La fantasia dell’#iorestoacasa contempla gli schiavi

Si fatica a comprendere perché le élite progressiste siano passate in un batter d’occhio dall’hashtag #AbbracciaUnCinese (Il vero virus è il razzismo) all’#iorestoacasa, la quarantena di massa difesa con altrettanto fanatismo ed esaltazione.

Va riconosciuto che non si tratta di un problema solo italiano: tutti i sindaci di centro-sinistra hanno cantato la stessa canzone prima del lockdown. Al di là infatti della figura barbina del nostro Beppe Sala (e di tutti gli altri primi piddini), ricordiamo che pure Sadiq Khan (Il miglior sindaco del mondo), dopo il drammatico discorso di Boris Johnson (“Many more families are going to lose loved ones before their time”) dichiarò a una trasmissione radiofonica di essere d’accordo col suo Primo Ministro: “Sono sempre il primo a criticarlo, ma non posso biasimarlo per aver seguito i consigli del Chief Scientific Advisor e del Chief Medical Officer”.

In seguito, come noto, è dovuto tornare sui suoi passi, senza però venir meno alla coerenza politica: di certo tutto un altro stile rispetto a un Dario Nardella (che è diventato una barzelletta anche nell’anglosfera) o appunto il Beppe di cui sopra col suo #MilanoNonSiFerma urlato per ogniddove fino al repentino cambio di registro (Italiani irresponsabili).

Più vicino agli esempi nostrani, il sindaco di New York Bill de Blasio, quello che adesso lancia una fatwa contro i cortei funebri ebraici (ma quante cose si possono permettere i piddini international?!), ma che fino al 3 marzo consigliava ai concittadini di “continuare a vivere come prima” e addirittura suggeriva i film da andare a vedere al cinema…

Ancor più imbarazzante Nancy Pelosi (anche lei italo-americo-piddina: sarà il pedigree?) che a fine febbraio si faceva ritrarre mentre brindava in un ristorante cinese e invitava gli abitanti di San Francisco a recarsi nella loro Chinatown.

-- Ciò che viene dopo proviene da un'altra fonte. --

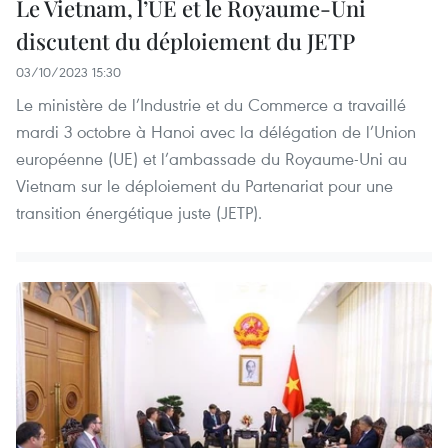
Le Vietnam, l’UE et le Royaume-Uni
discutent du déploiement du JETP
03/10/2023 15:30
Le ministère de l’Industrie et du Commerce a travaillé
mardi 3 octobre à Hanoi avec la délégation de l’Union
européenne (UE) et l’ambassade du Royaume-Uni au
Vietnam sur le déploiement du Partenariat pour une
transition énergétique juste (JETP).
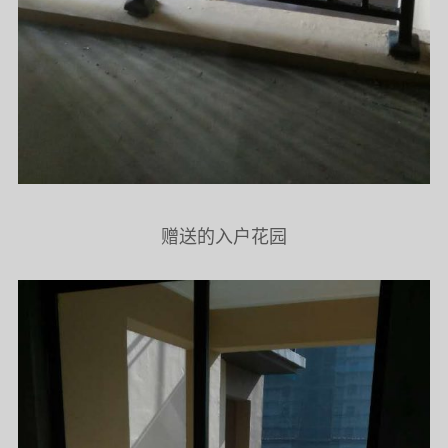
赠送的入户花园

Ecco, poi è cambiato tutto: se qualcuno è disposto a credere a una “presa di coscienza”, a piani segretissimi (talmente segreti che non li conosceva nessuno) a informative dei servizi, faccia pure. Io mi sono convinto invece che se i piddini globali hanno cambiato opinione, ciò è probabilmente dovuto al fatto di essersi ricordati di possedere qualche bel villone in cui passare la quarantena. Sì, è un discorso  da plebeo populista, ma obiettivamente l’ipotesi conferisce a tale legione più dignità politica che non la constatazione della loro totale impreparazione, prima ideologica che pratica.

Sono giunto a tale conclusione osservando il tazebao sulla quarantena del disegnatore Grant Snider, uno dei “compagni di strada” del gotha liberal mondiale.

Ah, quale idillio: stare a casa a leggere, rispolverare i classici, scoprire “il mondo al di là delle pagine”. Eppure, non notate un particolare stonato? A parte i tomi in soffitta della splendida maison, il ceto medio riflessivo ha bisogno di “cibo per l’anima” sempre più fresco: ed ecco, all’occorrenza, giungere lo schiavo a recapitare la merce.

Stanco, sudato, probabilmente col coronavirus (ma non è per questo che viene lasciato fuori dalla porta: è soprattutto una questione di classe), il poveraccio è la “polvere sotto il tappeto” del colossale larping a cui ci stanno sottoponendo gli ottimati universali: se persino la loro versione fantasy della quarantena implica l’esistenza di una casta di servitori, si immagini cosa sarebbero disposti a fare pur di non rinunciare a certi privilegi nella vita reale.